**Exercise details**
Change "No Pickup" to "Closed" in the lines that start with the one containing "UPS Air Pickup Times" and end with the one containing "shipments.†", and give back only those lines with nothing else altered.

**Supplied information**
++++

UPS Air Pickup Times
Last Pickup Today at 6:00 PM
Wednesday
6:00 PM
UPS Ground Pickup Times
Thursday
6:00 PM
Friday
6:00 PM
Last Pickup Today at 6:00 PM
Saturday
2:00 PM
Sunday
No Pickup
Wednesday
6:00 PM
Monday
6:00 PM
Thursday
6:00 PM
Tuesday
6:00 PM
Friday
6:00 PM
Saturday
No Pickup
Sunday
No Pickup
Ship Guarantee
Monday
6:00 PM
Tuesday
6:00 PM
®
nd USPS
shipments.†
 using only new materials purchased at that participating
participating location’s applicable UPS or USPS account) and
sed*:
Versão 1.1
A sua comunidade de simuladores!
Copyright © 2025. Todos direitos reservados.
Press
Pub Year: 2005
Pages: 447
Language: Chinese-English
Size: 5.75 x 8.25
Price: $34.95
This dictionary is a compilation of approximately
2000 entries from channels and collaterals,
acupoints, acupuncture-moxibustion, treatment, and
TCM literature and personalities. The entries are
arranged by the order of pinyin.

++++

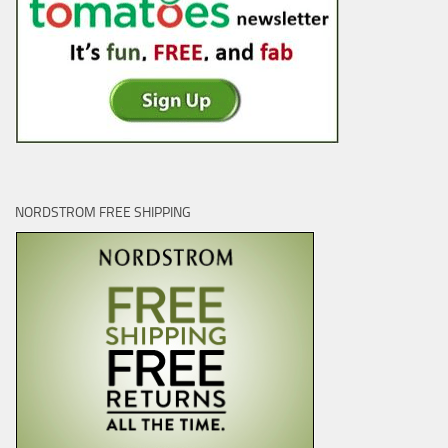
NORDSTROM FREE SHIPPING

++++

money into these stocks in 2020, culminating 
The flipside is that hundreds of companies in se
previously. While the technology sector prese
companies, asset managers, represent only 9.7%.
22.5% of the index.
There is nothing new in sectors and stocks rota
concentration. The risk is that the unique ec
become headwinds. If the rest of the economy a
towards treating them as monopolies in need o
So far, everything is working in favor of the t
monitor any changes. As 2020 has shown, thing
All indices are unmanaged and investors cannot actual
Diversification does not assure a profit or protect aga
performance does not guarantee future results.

++++

**Finished task**
UPS Air Pickup Times
Last Pickup Today at 6:00 PM
Wednesday
6:00 PM
UPS Ground Pickup Times
Thursday
6:00 PM
Friday
6:00 PM
Last Pickup Today at 6:00 PM
Saturday
2:00 PM
Sunday
Closed
Wednesday
6:00 PM
Monday
6:00 PM
Thursday
6:00 PM
Tuesday
6:00 PM
Friday
6:00 PM
Saturday
Closed
Sunday
Closed
Ship Guarantee
Monday
6:00 PM
Tuesday
6:00 PM
®
nd USPS
shipments.†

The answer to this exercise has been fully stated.